Restaurant information
- Established: February 4, 2019 (7 years ago)
- Owner: Karen Akunowicz
- Head chef: Karen Akunowicz
- Food type: Italian cuisine
- Rating: Bib Gourmand (2025)
- Location: 28 West Broadway, South Boston, Boston, Massachusetts, United States
- Coordinates: 42°20′33.9871″N 71°3′23.2150″W﻿ / ﻿42.342774194°N 71.056448611°W
- Seating capacity: 80
- Website: www.foxandtheknife.com

= Fox & the Knife =

Italian restaurant in Boston, Massachusetts, United States

Fox & the Knife is a restaurant specializing in Italian cuisine and enoteca, founded on February 4, 2019, by chef Karen Akunowicz, located in the South Boston neighborhood of Boston, the capital of Massachusetts, in the United States.

== History ==
Prior to opening Fox & the Knife, Karen Akunowicz served as executive chef at Myers + Chang alongside Joanne Chang.. The restaurant was influenced by her time in Modena, Italy, where she worked for a year and trained in pasta-making.
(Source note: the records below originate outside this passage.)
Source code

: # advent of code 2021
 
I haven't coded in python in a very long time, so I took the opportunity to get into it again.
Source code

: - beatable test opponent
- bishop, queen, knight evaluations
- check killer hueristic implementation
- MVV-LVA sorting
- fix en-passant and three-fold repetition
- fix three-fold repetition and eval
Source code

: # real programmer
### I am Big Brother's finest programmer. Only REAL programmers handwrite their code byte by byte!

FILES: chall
Located in the South Boston neighborhood of Boston, Fox & the Knife opened in February 2019 in South Boston, in a space previously occupied by the restaurant Maiden, a restaurant specializing in cheese, charcuterie, and oysters, which closed in 2018.

The name of the restaurant derives from the Italian word “volpe” (meaning “fox”), combined with a reference suggested by Akunowicz’s wife, LJ Johnson.

The restaurant focuses on Italian cuisine, particularly handmade pasta, and operates as an enoteca, offering a wine list with a selection primarily from Italy as well as the United States.

== Reception ==
In 2019, it was named one of the best new restaurants in America by Food & Wine magazine and the food website Eater.

In 2020, it was nominated for the James Beard Foundation Award for Best New Restaurant.

In 2025, the restaurant received the Bib Gourmand award from the Michelin Guide, which recognizes establishments offering good quality and excellent value for money.